If you don't sync immediately, you may lose the node without it replicating yet and losing the data forever. There's no fancy algorithm when the machine gets destroyed before it replicated the data. And you can't write to 2 replicas simultaneously from the client like, say, when using a Cassandra-smart-driver since S3 doesn't support that.
CRDTs are nice but not magic.
For a Raft-based object store, your gateway will receive the write request and forward it to the leader (+ 100ms, 2 messages). Then, the leader will forward in parallel this write to the 9 nodes of the cluster and wait that a majority answers (+ 100ms, 18 messages). Then the leader will confirm the write to all the cluster and wait for a majority again (+ 100ms, 18 messages). Finally, it will answer to your gateway (already counted in the first step). In the end, our write took 300ms and generated 38 messages over the cluster.
Another critical point with Raft is that your writes do not scale: they all have to go through your leader. So on the writes point of view, it is not very different from having a single server.
For a DynamoDB-like object store (Riak CS, Pithos, Openstack Swift, Garage), the gateway receives the request and know directly on which nodes it must store the writes. For Garage, we choose to store every writes on 3 different nodes. So the gateway sends the write request to the 3 nodes and waits that at least 2 nodes confirm the write (+ 100ms, 6 messages). In the end, our write took 100ms, generated 6 messages over the cluster, and the number of writes is not dependent on the number of (raft) nodes in the cluster.
With this model, we can still provide always up to date values. When performing a read request, we also query the 3 nodes that must contain the data and wait for 2 of them. Because we have 3 nodes, wrote at least on 2 of them, and read on 2 of them, we will necessarily get the last value. This algorithm is discussed in Amazon's DynamoDB paper[0].
I reasoned in a model where there is no bandwidth, no CPU limit, no contention at all. In real systems, these limits apply, and we think that's another argument in favor of Garage :-)

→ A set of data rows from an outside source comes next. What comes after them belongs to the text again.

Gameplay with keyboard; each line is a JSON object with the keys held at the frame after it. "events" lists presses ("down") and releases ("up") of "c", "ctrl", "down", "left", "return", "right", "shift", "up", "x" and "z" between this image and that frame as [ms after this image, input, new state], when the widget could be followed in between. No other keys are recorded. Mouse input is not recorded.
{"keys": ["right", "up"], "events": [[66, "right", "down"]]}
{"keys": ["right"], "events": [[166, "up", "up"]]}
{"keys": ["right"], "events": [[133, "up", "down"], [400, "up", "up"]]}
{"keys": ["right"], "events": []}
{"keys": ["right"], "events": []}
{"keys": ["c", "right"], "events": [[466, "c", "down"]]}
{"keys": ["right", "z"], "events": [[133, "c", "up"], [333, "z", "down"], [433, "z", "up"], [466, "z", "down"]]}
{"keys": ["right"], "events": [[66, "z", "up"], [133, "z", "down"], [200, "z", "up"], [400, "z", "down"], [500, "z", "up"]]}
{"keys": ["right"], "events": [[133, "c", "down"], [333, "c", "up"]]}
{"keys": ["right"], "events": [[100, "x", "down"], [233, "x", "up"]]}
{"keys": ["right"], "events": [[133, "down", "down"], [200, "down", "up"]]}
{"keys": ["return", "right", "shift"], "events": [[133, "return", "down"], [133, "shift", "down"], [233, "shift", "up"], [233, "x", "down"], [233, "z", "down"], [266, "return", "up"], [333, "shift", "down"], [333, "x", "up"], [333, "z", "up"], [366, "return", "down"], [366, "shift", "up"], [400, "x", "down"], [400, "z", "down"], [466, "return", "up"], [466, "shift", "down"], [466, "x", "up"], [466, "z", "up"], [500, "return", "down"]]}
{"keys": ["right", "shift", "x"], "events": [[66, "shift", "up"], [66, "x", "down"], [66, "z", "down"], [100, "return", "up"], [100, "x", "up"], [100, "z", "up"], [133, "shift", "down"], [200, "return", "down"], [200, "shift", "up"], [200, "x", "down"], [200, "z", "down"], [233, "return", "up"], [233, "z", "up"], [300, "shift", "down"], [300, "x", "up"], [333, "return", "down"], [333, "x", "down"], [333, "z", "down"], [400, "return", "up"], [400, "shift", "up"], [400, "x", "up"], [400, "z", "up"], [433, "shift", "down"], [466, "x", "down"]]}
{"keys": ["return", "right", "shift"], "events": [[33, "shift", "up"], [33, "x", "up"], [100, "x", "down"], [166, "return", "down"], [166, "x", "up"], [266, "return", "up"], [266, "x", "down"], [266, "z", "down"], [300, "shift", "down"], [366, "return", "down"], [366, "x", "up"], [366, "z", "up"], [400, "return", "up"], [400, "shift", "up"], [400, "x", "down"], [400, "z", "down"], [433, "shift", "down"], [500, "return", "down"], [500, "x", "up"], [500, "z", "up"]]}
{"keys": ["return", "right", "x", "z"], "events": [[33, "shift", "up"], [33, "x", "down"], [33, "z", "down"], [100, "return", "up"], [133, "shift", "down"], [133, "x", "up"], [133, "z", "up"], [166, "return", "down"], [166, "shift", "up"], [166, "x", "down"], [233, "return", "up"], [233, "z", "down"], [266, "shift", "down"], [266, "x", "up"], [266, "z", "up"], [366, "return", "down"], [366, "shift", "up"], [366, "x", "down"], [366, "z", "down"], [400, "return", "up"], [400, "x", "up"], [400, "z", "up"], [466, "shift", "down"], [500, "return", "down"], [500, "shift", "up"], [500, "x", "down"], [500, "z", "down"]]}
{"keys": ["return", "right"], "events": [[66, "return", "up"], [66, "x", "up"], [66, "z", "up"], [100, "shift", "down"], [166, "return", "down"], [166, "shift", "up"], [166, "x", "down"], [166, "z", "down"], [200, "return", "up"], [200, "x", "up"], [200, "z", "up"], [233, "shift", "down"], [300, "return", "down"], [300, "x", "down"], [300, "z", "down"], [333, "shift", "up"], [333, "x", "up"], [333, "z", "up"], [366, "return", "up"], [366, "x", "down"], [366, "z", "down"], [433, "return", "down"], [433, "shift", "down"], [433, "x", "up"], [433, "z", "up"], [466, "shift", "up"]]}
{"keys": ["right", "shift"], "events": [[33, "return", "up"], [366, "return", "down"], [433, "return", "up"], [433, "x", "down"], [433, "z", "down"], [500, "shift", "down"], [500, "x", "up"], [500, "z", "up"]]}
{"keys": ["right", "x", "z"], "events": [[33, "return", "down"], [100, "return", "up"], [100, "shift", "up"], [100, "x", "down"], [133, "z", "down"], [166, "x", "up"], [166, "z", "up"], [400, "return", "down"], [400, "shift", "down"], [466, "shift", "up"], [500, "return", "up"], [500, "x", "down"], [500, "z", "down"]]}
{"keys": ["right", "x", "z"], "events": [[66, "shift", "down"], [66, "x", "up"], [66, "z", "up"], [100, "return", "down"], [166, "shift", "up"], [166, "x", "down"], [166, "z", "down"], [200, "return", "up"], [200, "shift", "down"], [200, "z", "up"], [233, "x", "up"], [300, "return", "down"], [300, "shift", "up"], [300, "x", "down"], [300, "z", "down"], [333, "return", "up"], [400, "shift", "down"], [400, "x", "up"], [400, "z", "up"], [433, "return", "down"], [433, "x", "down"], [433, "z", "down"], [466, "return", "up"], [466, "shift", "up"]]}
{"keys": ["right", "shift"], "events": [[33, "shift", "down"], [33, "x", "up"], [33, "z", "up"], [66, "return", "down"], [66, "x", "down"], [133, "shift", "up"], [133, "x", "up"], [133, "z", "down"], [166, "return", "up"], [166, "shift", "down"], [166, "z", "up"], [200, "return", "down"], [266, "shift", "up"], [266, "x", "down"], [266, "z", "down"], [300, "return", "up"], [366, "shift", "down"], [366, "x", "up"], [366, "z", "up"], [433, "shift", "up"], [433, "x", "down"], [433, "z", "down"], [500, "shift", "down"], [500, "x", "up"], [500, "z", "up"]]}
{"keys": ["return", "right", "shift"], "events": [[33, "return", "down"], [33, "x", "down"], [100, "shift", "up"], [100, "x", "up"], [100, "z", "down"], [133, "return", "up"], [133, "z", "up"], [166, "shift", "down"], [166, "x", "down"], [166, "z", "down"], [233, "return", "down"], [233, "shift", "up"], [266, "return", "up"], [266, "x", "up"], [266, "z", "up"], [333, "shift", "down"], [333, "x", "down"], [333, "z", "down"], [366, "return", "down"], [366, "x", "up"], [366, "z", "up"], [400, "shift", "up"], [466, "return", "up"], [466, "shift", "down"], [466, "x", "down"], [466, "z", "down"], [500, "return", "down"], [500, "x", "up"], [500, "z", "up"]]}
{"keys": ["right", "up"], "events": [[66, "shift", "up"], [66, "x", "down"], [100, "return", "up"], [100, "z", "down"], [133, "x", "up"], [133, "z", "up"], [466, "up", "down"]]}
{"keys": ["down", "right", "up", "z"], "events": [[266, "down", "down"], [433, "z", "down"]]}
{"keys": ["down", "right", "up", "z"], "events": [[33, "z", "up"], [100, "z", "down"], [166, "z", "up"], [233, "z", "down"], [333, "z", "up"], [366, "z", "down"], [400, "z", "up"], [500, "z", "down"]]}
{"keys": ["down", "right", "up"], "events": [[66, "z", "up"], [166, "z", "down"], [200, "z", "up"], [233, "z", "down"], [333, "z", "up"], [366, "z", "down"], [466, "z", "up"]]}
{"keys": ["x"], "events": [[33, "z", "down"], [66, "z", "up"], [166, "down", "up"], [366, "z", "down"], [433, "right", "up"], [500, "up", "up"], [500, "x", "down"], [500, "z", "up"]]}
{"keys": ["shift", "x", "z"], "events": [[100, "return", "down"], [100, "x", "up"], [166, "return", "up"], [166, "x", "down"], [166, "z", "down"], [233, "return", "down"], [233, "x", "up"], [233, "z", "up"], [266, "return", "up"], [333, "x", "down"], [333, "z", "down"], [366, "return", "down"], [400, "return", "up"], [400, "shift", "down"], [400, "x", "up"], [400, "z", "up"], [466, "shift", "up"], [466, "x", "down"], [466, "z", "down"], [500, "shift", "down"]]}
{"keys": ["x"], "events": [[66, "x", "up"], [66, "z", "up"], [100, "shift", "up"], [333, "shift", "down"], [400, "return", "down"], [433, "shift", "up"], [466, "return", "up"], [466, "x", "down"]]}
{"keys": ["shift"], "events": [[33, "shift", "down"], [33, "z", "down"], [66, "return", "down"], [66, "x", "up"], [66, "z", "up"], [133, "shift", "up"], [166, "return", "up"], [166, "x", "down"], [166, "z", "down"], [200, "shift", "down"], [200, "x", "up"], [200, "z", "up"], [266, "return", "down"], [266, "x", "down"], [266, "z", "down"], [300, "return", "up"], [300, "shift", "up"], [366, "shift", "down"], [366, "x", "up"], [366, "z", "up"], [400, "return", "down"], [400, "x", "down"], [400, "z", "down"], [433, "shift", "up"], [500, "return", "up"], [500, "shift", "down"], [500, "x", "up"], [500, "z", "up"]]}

No. The "proxy" node, a random node that you connect to will do:
0. split the file into chunks of ~4MB (can be changed) while streaming
for each chunk (you can write chunks in parallel):
1. get id from master (can be fixed by generating an id in the proxy node with some custom code, 0 messages with custom plugin)
2. write to 1 volume-server (which will write to another node for majority) (2 messages)
3. update metadata layer, to keep track of chunks so you can resume/cancel/clean-failed uploads (metadata may be another raft subsystem, think yugabytedb/cockroachdb, so it needs to do it's own 2 writes) (2 messages)
Mark as "ok" in metadata layer and return ok to client. (2 messages)
The chunking is more complex, you have to track more data, but in the end is better. You spread a file to multiple servers & disks. If a server fails with erasure-coding and you need to read a file, you won't have to "erasure-decode" the whole file since you'll have to do it only for the missing chunks. If you have a hot file, you can spread reads on many machines/disks. You can upload very-big-files (terabytes), you can "append" to a file. You can have a smart-client (or colocate a proxy on your client server) for smart-routing and stuff.
That proxy node is a volume server itself, and uses simple replication to mirror its volume on another server. Raft consensus is not used for the writes. Upon replication failure, the data becomes read-only [1], thus giving up partition tolerance. These are not really comparable.
This is, in essence, strongly-consistent replication; in the sense that you wait for a majority of writes before answering a request: So you're still paying the latency cost of a round trip with a least another node on each write. How is this any better than a Raft cluster with the same behavior? (N/2+1 write consistency)
https://garagehq.deuxfleurs.fr/documentation/design/benchmar...
Yes we do round-trips to other nodes, but we do much fewer of them to ensure the same level of consistency.
This is to be expected from a distributed system's theory perspective, as consensus (or total order) is a much harder problem to solve than what we are doing.
We haven't (yet) gone into dissecating the Raft protocol or Minio's implementation to figure out why exactly it is much slower, but the benchmark I linked above is already strong enough evidence for us.